:: 문제 내용 ::
아래 목록 전체를 마크다운 표로 옮기세요. 빈 줄은 빼고, '번호' 열에는 행 번호를, '내용' 열에는 해당 줄을 넣으세요.

:: 제공된 목록 ::
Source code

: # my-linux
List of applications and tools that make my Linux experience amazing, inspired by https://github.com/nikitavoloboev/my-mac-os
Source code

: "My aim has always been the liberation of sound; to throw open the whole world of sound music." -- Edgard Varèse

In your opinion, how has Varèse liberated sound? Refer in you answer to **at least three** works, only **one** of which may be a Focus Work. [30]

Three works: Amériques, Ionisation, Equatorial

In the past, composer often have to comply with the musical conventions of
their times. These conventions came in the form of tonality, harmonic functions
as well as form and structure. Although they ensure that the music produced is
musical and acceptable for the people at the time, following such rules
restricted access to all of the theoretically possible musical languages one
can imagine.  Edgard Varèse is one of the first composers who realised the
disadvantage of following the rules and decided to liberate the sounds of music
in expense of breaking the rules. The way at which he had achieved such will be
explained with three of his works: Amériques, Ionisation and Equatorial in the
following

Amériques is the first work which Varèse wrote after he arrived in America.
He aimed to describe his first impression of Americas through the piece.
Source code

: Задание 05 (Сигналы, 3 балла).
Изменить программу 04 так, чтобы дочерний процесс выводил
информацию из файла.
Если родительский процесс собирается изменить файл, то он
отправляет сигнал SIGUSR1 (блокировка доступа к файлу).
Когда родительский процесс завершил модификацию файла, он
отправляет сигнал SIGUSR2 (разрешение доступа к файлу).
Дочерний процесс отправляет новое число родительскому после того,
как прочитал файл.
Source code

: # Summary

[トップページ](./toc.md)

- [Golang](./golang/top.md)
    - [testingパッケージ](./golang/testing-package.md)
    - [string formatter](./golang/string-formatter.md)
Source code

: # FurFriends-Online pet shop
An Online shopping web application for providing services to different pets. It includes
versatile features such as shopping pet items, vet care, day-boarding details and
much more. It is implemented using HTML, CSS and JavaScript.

:: 작업 결과 ::
| 번호 | 내용 |
|---|---|
| 1 | Source code |
| 2 | : # my-linux |
| 3 | List of applications and tools that make my Linux experience amazing, inspired by https://github.com/nikitavoloboev/my-mac-os |
| 4 | Source code |
| 5 | : "My aim has always been the liberation of sound; to throw open the whole world of sound music." -- Edgard Varèse |
| 6 | In your opinion, how has Varèse liberated sound? Refer in you answer to **at least three** works, only **one** of which may be a Focus Work. [30] |
| 7 | Three works: Amériques, Ionisation, Equatorial |
| 8 | In the past, composer often have to comply with the musical conventions of |
| 9 | their times. These conventions came in the form of tonality, harmonic functions |
| 10 | as well as form and structure. Although they ensure that the music produced is |
| 11 | musical and acceptable for the people at the time, following such rules |
| 12 | restricted access to all of the theoretically possible musical languages one |
| 13 | can imagine.  Edgard Varèse is one of the first composers who realised the |
| 14 | disadvantage of following the rules and decided to liberate the sounds of music |
| 15 | in expense of breaking the rules. The way at which he had achieved such will be |
| 16 | explained with three of his works: Amériques, Ionisation and Equatorial in the |
| 17 | following |
| 18 | Amériques is the first work which Varèse wrote after he arrived in America. |
| 19 | He aimed to describe his first impression of Americas through the piece. |
| 20 | Source code |
| 21 | : Задание 05 (Сигналы, 3 балла). |
| 22 | Изменить программу 04 так, чтобы дочерний процесс выводил |
| 23 | информацию из файла. |
| 24 | Если родительский процесс собирается изменить файл, то он |
| 25 | отправляет сигнал SIGUSR1 (блокировка доступа к файлу). |
| 26 | Когда родительский процесс завершил модификацию файла, он |
| 27 | отправляет сигнал SIGUSR2 (разрешение доступа к файлу). |
| 28 | Дочерний процесс отправляет новое число родительскому после того, |
| 29 | как прочитал файл. |
| 30 | Source code |
| 31 | : # Summary |
| 32 | [トップページ](./toc.md) |
| 33 | - [Golang](./golang/top.md) |
| 34 |     - [testingパッケージ](./golang/testing-package.md) |
| 35 |     - [string formatter](./golang/string-formatter.md) |
| 36 | Source code |
| 37 | : # FurFriends-Online pet shop |
| 38 | An Online shopping web application for providing services to different pets. It includes |
| 39 | versatile features such as shopping pet items, vet care, day-boarding details and |
| 40 | much more. It is implemented using HTML, CSS and JavaScript. |